**GOAL OF THE EXERCISE**
In the entries below, find each line with the word "notifications" and return it.

[Stored data entries]
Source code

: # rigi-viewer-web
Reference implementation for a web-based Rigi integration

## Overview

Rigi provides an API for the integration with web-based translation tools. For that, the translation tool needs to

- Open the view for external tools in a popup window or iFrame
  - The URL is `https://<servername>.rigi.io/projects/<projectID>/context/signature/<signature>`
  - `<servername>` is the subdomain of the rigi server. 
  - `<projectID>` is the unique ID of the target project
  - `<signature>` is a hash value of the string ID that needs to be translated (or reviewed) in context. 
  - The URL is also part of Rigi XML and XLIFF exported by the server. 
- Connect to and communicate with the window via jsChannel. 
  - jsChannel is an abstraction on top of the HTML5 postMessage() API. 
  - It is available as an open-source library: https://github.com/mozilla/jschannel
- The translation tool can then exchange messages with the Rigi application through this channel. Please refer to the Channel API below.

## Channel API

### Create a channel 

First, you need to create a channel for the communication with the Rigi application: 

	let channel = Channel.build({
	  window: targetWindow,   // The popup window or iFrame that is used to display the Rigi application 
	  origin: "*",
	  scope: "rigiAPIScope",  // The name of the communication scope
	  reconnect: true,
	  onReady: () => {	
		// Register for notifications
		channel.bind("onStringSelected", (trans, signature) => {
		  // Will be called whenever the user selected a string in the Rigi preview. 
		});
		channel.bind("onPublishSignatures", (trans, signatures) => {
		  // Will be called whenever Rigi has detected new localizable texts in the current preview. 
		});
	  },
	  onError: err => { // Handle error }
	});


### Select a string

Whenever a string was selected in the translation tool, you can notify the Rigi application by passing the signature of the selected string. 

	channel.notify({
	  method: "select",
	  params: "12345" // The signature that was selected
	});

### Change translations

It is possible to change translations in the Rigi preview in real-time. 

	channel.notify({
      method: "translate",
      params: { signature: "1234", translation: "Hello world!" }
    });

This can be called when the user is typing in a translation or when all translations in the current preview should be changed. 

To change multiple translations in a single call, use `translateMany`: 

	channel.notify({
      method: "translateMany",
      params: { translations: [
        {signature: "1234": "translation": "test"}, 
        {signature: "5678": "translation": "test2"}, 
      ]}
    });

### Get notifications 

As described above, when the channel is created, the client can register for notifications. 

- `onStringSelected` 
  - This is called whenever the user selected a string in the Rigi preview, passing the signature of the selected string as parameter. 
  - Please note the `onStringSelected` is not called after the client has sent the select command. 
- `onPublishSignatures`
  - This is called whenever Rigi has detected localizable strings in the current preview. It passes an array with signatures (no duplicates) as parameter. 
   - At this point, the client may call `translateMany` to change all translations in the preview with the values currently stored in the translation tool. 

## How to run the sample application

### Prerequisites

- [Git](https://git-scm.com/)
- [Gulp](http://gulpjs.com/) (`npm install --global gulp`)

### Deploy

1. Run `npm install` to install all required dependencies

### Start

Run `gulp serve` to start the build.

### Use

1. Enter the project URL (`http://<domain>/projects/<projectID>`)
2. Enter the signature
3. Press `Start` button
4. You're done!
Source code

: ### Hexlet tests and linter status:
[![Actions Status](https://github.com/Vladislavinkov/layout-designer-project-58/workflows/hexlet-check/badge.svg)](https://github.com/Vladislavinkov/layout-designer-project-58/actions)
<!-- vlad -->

**COMPLETED TASK**
		// Register for notifications
### Get notifications 
As described above, when the channel is created, the client can register for notifications. 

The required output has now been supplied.